**Data extracts:**
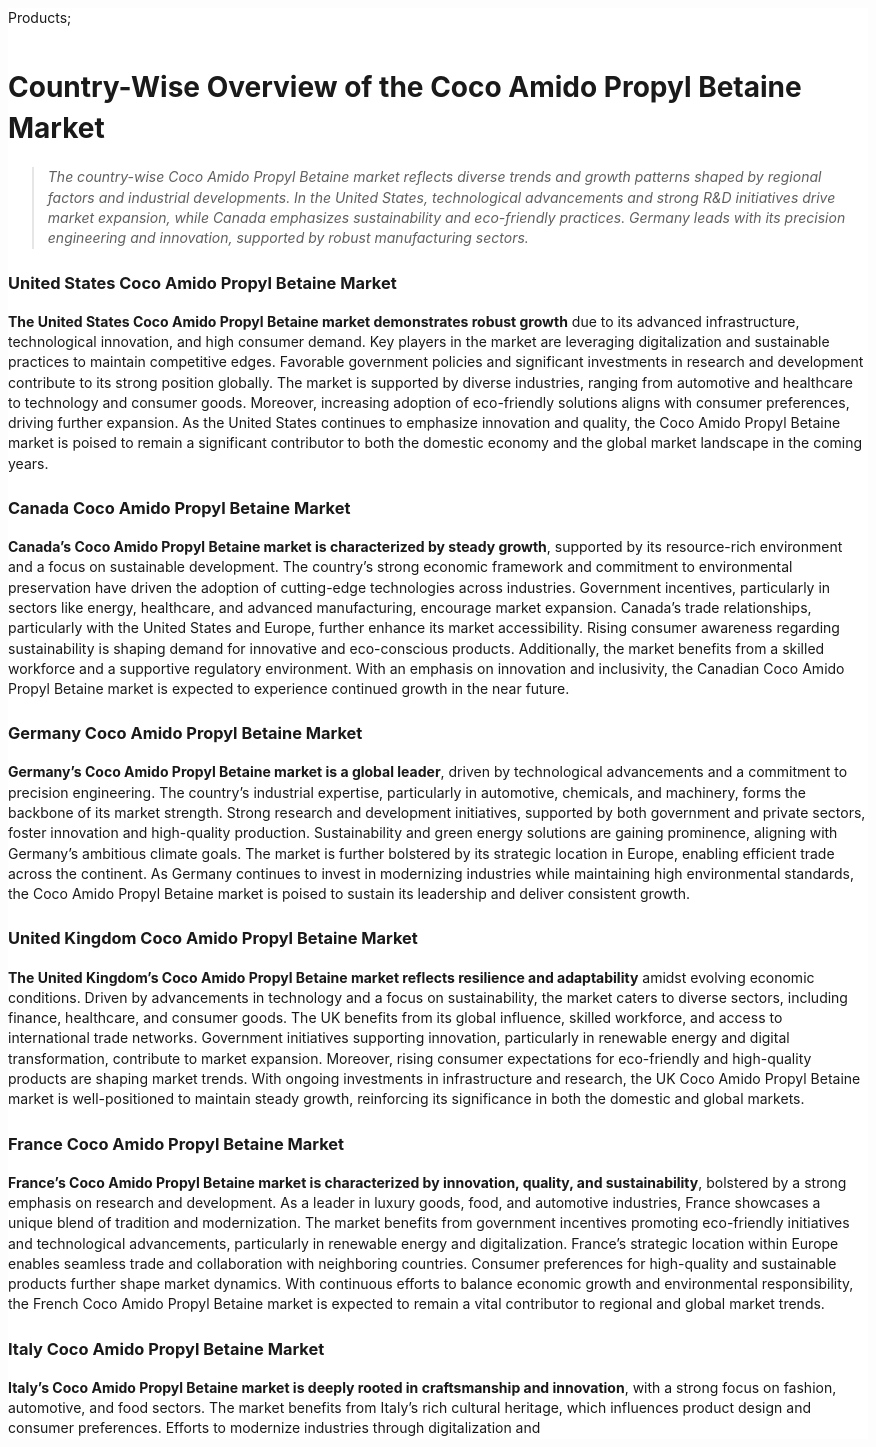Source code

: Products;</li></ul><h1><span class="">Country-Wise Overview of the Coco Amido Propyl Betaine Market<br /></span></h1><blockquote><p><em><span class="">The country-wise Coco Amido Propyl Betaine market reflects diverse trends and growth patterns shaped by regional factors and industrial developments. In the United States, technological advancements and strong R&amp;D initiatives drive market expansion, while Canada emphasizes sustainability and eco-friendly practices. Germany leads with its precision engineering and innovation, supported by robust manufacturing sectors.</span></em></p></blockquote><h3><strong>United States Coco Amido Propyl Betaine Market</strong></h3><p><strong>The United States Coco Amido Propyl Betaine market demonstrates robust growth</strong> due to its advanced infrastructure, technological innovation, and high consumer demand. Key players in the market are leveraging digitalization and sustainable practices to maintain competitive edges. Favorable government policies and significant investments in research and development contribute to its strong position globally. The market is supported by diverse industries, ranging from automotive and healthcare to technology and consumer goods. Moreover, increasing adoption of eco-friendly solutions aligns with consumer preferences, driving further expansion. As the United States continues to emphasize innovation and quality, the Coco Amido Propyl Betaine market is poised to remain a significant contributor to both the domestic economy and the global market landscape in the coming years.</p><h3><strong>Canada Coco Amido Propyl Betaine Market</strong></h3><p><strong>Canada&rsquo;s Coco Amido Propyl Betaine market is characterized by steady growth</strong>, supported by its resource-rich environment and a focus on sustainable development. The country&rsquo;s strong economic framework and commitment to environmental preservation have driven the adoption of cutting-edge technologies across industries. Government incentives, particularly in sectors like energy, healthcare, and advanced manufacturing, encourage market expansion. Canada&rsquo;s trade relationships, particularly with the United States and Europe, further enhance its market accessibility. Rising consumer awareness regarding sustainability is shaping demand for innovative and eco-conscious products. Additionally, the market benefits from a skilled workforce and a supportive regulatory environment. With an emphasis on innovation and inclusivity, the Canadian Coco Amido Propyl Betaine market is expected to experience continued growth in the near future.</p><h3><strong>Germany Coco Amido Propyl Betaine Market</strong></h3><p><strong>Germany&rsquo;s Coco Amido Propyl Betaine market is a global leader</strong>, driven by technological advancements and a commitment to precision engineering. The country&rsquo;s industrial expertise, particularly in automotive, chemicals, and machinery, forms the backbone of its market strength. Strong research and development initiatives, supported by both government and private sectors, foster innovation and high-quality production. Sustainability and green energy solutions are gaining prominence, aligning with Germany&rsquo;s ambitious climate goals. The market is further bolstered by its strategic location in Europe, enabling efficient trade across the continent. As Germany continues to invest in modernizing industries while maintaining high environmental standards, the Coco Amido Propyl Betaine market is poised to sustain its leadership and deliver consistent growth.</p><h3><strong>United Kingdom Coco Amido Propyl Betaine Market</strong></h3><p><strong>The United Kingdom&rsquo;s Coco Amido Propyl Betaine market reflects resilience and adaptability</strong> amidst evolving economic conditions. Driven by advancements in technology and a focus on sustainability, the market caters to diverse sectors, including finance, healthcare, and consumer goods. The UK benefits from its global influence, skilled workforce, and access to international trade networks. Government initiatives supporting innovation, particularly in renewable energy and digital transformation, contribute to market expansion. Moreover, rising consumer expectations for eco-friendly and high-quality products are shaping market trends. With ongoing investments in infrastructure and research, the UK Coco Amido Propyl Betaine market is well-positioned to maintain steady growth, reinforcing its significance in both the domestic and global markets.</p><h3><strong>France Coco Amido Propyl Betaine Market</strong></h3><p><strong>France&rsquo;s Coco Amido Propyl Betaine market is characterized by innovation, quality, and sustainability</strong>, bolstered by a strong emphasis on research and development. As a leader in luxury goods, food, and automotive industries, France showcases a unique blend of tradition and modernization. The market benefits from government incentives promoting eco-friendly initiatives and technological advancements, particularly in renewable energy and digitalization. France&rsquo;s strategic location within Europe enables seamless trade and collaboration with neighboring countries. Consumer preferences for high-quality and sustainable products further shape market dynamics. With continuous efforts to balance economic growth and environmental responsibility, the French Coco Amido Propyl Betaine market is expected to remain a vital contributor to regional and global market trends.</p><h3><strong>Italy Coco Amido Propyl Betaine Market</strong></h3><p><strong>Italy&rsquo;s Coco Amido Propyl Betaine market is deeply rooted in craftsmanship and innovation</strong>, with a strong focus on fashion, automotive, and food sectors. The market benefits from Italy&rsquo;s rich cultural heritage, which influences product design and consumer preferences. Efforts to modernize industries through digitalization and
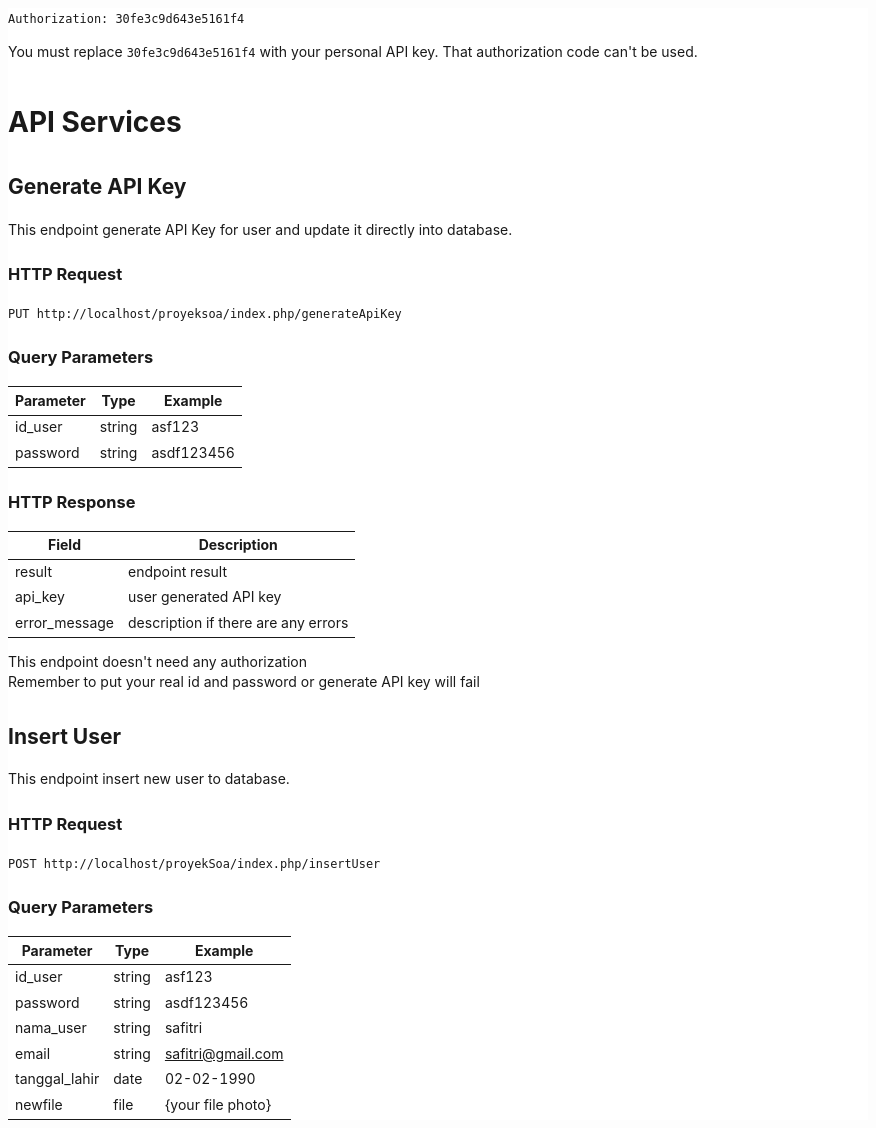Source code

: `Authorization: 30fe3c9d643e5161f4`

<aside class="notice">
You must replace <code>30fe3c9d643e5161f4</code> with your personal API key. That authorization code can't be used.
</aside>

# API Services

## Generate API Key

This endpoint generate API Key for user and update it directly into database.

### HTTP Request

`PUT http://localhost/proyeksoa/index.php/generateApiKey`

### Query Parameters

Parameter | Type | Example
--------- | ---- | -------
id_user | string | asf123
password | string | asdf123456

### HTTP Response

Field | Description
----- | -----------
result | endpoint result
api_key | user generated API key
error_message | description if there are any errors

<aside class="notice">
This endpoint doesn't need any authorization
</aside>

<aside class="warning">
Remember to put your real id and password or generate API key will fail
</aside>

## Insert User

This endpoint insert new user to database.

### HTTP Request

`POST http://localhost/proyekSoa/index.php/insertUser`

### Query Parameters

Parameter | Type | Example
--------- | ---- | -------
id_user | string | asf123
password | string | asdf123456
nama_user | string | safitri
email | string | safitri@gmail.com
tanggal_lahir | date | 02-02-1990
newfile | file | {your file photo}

**Task prompt:**
The records above need to be given again exactly. Omit the pictures.

**Your solution:**
Source code

: Products;</li></ul><h1><span class="">Country-Wise Overview of the Coco Amido Propyl Betaine Market<br /></span></h1><blockquote><p><em><span class="">The country-wise Coco Amido Propyl Betaine market reflects diverse trends and growth patterns shaped by regional factors and industrial developments. In the United States, technological advancements and strong R&amp;D initiatives drive market expansion, while Canada emphasizes sustainability and eco-friendly practices. Germany leads with its precision engineering and innovation, supported by robust manufacturing sectors.</span></em></p></blockquote><h3><strong>United States Coco Amido Propyl Betaine Market</strong></h3><p><strong>The United States Coco Amido Propyl Betaine market demonstrates robust growth</strong> due to its advanced infrastructure, technological innovation, and high consumer demand. Key players in the market are leveraging digitalization and sustainable practices to maintain competitive edges. Favorable government policies and significant investments in research and development contribute to its strong position globally. The market is supported by diverse industries, ranging from automotive and healthcare to technology and consumer goods. Moreover, increasing adoption of eco-friendly solutions aligns with consumer preferences, driving further expansion. As the United States continues to emphasize innovation and quality, the Coco Amido Propyl Betaine market is poised to remain a significant contributor to both the domestic economy and the global market landscape in the coming years.</p><h3><strong>Canada Coco Amido Propyl Betaine Market</strong></h3><p><strong>Canada&rsquo;s Coco Amido Propyl Betaine market is characterized by steady growth</strong>, supported by its resource-rich environment and a focus on sustainable development. The country&rsquo;s strong economic framework and commitment to environmental preservation have driven the adoption of cutting-edge technologies across industries. Government incentives, particularly in sectors like energy, healthcare, and advanced manufacturing, encourage market expansion. Canada&rsquo;s trade relationships, particularly with the United States and Europe, further enhance its market accessibility. Rising consumer awareness regarding sustainability is shaping demand for innovative and eco-conscious products. Additionally, the market benefits from a skilled workforce and a supportive regulatory environment. With an emphasis on innovation and inclusivity, the Canadian Coco Amido Propyl Betaine market is expected to experience continued growth in the near future.</p><h3><strong>Germany Coco Amido Propyl Betaine Market</strong></h3><p><strong>Germany&rsquo;s Coco Amido Propyl Betaine market is a global leader</strong>, driven by technological advancements and a commitment to precision engineering. The country&rsquo;s industrial expertise, particularly in automotive, chemicals, and machinery, forms the backbone of its market strength. Strong research and development initiatives, supported by both government and private sectors, foster innovation and high-quality production. Sustainability and green energy solutions are gaining prominence, aligning with Germany&rsquo;s ambitious climate goals. The market is further bolstered by its strategic location in Europe, enabling efficient trade across the continent. As Germany continues to invest in modernizing industries while maintaining high environmental standards, the Coco Amido Propyl Betaine market is poised to sustain its leadership and deliver consistent growth.</p><h3><strong>United Kingdom Coco Amido Propyl Betaine Market</strong></h3><p><strong>The United Kingdom&rsquo;s Coco Amido Propyl Betaine market reflects resilience and adaptability</strong> amidst evolving economic conditions. Driven by advancements in technology and a focus on sustainability, the market caters to diverse sectors, including finance, healthcare, and consumer goods. The UK benefits from its global influence, skilled workforce, and access to international trade networks. Government initiatives supporting innovation, particularly in renewable energy and digital transformation, contribute to market expansion. Moreover, rising consumer expectations for eco-friendly and high-quality products are shaping market trends. With ongoing investments in infrastructure and research, the UK Coco Amido Propyl Betaine market is well-positioned to maintain steady growth, reinforcing its significance in both the domestic and global markets.</p><h3><strong>France Coco Amido Propyl Betaine Market</strong></h3><p><strong>France&rsquo;s Coco Amido Propyl Betaine market is characterized by innovation, quality, and sustainability</strong>, bolstered by a strong emphasis on research and development. As a leader in luxury goods, food, and automotive industries, France showcases a unique blend of tradition and modernization. The market benefits from government incentives promoting eco-friendly initiatives and technological advancements, particularly in renewable energy and digitalization. France&rsquo;s strategic location within Europe enables seamless trade and collaboration with neighboring countries. Consumer preferences for high-quality and sustainable products further shape market dynamics. With continuous efforts to balance economic growth and environmental responsibility, the French Coco Amido Propyl Betaine market is expected to remain a vital contributor to regional and global market trends.</p><h3><strong>Italy Coco Amido Propyl Betaine Market</strong></h3><p><strong>Italy&rsquo;s Coco Amido Propyl Betaine market is deeply rooted in craftsmanship and innovation</strong>, with a strong focus on fashion, automotive, and food sectors. The market benefits from Italy&rsquo;s rich cultural heritage, which influences product design and consumer preferences. Efforts to modernize industries through digitalization and
Source code

: `Authorization: 30fe3c9d643e5161f4`

<aside class="notice">
You must replace <code>30fe3c9d643e5161f4</code> with your personal API key. That authorization code can't be used.
</aside>

# API Services

## Generate API Key

This endpoint generate API Key for user and update it directly into database.

### HTTP Request

`PUT http://localhost/proyeksoa/index.php/generateApiKey`

### Query Parameters

Parameter | Type | Example
--------- | ---- | -------
id_user | string | asf123
password | string | asdf123456

### HTTP Response

Field | Description
----- | -----------
result | endpoint result
api_key | user generated API key
error_message | description if there are any errors

<aside class="notice">
This endpoint doesn't need any authorization
</aside>

<aside class="warning">
Remember to put your real id and password or generate API key will fail
</aside>

## Insert User

This endpoint insert new user to database.

### HTTP Request

`POST http://localhost/proyekSoa/index.php/insertUser`

### Query Parameters

Parameter | Type | Example
--------- | ---- | -------
id_user | string | asf123
password | string | asdf123456
nama_user | string | safitri
email | string | safitri@gmail.com
tanggal_lahir | date | 02-02-1990
newfile | file | {your file photo}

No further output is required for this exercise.